= Robert Salmon (inventor) =

English inventor (1763–1821)

Robert Salmon (1763 – 6 October 1821) was an architect and inventor of agricultural implements. He was employed on the Duke of Bedford's estate in Woburn, Bedfordshire, England, in the late 18th and early 19th centuries.

==Early career==
Salmon was born in 1763 in Stratford-upon-Avon, Warwickshire, the youngest son of William Salmon, a carpenter and builder. At an early age he entered the service of an attorney named Grey, residing near Leicester Fields, who aided him in his education. He soon displayed remarkable mechanical ability, and, being fond of music, made for himself a violin and other musical instruments.

A few years later, he obtained the appointment of clerk of works under the architect Henry Holland, and was engaged in the rebuilding of Carlton House, London. In 1790 he was employed under Holland at Woburn Abbey in Bedfordshire, where he attracted the notice of Francis Russell, 5th Duke of Bedford, and became the Duke's resident architect and mechanic in 1794.

==At Woburn==
Salmon effected many reforms in the management of the Duke's property. From 1795 he designed Park Farm, Speedwell Farm and many other buildings on the Russell estates. The Duke was interested in the agrarian revolution of the day: Park Farm, designed in 1795, of which the first set of buildings were completed in 1797, was regarded as a model farm, using the latest machinery and techniques. The Duke started in Woburn annual exhibitions of sheep-shearing, and during these events Salmon's work in improving agricultural implements attracted much attention.

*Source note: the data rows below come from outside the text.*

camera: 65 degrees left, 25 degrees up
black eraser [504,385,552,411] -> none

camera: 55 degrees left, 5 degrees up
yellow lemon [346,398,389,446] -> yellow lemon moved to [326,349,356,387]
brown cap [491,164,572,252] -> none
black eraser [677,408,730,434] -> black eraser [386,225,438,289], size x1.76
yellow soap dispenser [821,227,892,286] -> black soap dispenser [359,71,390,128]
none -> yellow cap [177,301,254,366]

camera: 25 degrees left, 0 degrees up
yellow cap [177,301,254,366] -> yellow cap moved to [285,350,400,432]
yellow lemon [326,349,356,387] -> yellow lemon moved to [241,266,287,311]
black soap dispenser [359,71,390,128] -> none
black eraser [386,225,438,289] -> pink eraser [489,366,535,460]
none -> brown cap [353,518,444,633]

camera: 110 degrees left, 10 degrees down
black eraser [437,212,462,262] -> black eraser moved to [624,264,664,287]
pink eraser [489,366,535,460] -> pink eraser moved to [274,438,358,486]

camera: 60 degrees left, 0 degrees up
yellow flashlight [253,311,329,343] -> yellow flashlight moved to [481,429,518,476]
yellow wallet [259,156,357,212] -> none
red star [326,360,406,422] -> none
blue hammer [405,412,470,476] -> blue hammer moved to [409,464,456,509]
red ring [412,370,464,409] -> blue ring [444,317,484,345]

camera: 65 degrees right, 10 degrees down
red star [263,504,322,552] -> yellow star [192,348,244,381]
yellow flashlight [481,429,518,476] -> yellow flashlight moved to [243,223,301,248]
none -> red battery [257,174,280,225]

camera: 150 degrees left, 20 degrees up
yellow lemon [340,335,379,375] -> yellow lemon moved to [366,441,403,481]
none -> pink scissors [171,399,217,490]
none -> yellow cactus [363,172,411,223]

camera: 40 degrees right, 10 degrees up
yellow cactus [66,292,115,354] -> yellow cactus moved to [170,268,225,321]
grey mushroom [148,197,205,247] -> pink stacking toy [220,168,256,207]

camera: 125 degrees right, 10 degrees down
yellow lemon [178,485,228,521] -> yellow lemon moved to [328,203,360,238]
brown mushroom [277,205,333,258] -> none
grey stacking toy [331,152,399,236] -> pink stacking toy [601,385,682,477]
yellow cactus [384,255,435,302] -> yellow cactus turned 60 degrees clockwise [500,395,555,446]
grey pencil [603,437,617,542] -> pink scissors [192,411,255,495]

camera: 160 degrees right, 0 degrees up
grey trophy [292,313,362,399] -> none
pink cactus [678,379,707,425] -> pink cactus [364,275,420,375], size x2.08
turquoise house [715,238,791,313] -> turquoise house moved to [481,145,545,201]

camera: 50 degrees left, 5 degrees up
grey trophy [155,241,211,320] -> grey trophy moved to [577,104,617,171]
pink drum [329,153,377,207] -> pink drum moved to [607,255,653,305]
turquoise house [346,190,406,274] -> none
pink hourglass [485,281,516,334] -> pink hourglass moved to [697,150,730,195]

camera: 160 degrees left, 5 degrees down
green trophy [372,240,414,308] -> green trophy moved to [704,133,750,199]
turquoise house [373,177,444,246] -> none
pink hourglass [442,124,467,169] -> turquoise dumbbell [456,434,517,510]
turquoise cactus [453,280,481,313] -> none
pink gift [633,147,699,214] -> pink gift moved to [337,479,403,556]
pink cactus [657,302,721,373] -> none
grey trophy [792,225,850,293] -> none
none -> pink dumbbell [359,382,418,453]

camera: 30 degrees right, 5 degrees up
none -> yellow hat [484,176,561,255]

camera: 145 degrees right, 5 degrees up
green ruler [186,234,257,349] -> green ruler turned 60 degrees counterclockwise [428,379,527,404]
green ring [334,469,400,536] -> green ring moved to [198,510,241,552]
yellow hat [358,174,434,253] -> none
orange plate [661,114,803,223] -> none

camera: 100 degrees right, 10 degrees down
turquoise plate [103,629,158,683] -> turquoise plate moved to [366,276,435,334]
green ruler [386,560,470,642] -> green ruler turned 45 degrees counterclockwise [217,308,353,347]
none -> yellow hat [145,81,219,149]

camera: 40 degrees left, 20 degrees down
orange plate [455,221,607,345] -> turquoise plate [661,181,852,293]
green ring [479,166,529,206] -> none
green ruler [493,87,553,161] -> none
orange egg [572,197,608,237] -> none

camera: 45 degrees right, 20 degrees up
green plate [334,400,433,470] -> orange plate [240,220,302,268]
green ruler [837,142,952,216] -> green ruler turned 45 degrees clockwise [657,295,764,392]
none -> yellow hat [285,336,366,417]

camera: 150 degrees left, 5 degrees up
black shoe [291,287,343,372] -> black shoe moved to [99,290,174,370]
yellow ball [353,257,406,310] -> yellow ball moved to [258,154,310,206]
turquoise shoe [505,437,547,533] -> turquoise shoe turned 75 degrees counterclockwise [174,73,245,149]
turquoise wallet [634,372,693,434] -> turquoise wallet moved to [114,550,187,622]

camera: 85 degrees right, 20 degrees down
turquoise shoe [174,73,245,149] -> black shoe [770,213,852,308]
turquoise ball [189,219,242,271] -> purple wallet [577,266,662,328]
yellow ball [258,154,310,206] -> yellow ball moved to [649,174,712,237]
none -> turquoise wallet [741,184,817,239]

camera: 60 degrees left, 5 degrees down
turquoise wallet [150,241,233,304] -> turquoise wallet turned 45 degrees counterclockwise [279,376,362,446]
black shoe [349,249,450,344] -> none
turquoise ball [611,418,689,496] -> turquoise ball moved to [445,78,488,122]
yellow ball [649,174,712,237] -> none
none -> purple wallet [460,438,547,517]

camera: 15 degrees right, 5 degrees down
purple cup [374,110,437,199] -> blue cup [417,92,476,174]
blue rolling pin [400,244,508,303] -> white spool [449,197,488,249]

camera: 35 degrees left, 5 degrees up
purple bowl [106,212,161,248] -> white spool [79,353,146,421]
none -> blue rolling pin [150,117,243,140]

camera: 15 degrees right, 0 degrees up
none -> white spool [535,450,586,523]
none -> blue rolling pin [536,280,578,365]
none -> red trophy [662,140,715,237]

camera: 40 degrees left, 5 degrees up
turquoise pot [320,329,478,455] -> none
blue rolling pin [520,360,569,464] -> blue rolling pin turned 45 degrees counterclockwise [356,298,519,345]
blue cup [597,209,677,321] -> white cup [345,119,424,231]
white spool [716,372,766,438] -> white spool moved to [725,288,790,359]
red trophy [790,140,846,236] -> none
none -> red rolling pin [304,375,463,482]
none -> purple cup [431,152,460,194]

In 1797 the Society of Arts awarded him thirty guineas for a chaff-cutting engine, which was the parent of later chaffcutters. In 1801 Salmon exhibited his "Bedfordshire Drill", which became the model for succeeding drills. In 1803 he showed a new design of plough. In 1804 he brought out a "scuffler", or cultivator, and two years later he exhibited a self-raking reaping machine, which was described in 1808 in Bell's Weekly Messenger. In 1814 Salmon patented the first haymaking machine.

He received at various times silver medals from the Society of Arts for surgical instruments, a canal lock, a weighing machine, a humane mantrap, and a system of earthwalls. John Russell, 6th Duke of Bedford (who succeeded his brother the 5th Duke in 1802) conferred on Salmon the stewardship of his Chenies estate, so that he might improve the system of plantation. He paid great attention to the proper method of pruning forest trees, for which he invented an apparatus, and made experiments to determine the best method of seasoning timber.

==Retirement==
In September 1821, in failing health, Salmon retired to Lambeth. He died within a month of his retirement, while on a visit to Woburn, on 6 October 1821. He was buried two days later in Woburn Church, where the 6th Duke of Bedford placed a tablet commemorating his "unwearied zeal and disinterested integrity".